Activity: Exactly repeat the full listing that follows.

Data provided:

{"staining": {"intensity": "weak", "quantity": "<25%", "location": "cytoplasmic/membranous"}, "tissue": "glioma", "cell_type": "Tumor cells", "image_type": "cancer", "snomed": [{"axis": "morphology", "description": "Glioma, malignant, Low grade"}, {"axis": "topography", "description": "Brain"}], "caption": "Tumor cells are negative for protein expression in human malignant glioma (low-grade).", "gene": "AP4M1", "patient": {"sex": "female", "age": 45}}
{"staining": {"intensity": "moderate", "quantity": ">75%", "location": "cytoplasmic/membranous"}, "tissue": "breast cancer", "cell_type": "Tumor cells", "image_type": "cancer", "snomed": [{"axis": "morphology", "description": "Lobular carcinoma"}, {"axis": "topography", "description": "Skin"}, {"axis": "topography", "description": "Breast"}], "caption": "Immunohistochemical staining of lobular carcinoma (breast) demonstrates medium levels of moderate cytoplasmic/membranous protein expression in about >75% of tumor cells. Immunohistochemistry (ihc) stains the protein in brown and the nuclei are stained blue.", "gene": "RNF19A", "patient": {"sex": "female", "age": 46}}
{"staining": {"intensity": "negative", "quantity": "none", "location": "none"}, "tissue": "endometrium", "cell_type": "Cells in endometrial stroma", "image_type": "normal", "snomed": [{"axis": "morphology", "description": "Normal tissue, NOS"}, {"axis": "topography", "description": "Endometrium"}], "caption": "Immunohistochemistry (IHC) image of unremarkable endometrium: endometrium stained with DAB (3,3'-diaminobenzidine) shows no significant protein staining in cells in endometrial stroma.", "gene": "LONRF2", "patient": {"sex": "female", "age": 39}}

Answer to this task:
{"staining": {"intensity": "weak", "quantity": "<25%", "location": "cytoplasmic/membranous"}, "tissue": "glioma", "cell_type": "Tumor cells", "image_type": "cancer", "snomed": [{"axis": "morphology", "description": "Glioma, malignant, Low grade"}, {"axis": "topography", "description": "Brain"}], "caption": "Tumor cells are negative for protein expression in human malignant glioma (low-grade).", "gene": "AP4M1", "patient": {"sex": "female", "age": 45}}
{"staining": {"intensity": "moderate", "quantity": ">75%", "location": "cytoplasmic/membranous"}, "tissue": "breast cancer", "cell_type": "Tumor cells", "image_type": "cancer", "snomed": [{"axis": "morphology", "description": "Lobular carcinoma"}, {"axis": "topography", "description": "Skin"}, {"axis": "topography", "description": "Breast"}], "caption": "Immunohistochemical staining of lobular carcinoma (breast) demonstrates medium levels of moderate cytoplasmic/membranous protein expression in about >75% of tumor cells. Immunohistochemistry (ihc) stains the protein in brown and the nuclei are stained blue.", "gene": "RNF19A", "patient": {"sex": "female", "age": 46}}
{"staining": {"intensity": "negative", "quantity": "none", "location": "none"}, "tissue": "endometrium", "cell_type": "Cells in endometrial stroma", "image_type": "normal", "snomed": [{"axis": "morphology", "description": "Normal tissue, NOS"}, {"axis": "topography", "description": "Endometrium"}], "caption": "Immunohistochemistry (IHC) image of unremarkable endometrium: endometrium stained with DAB (3,3'-diaminobenzidine) shows no significant protein staining in cells in endometrial stroma.", "gene": "LONRF2", "patient": {"sex": "female", "age": 39}}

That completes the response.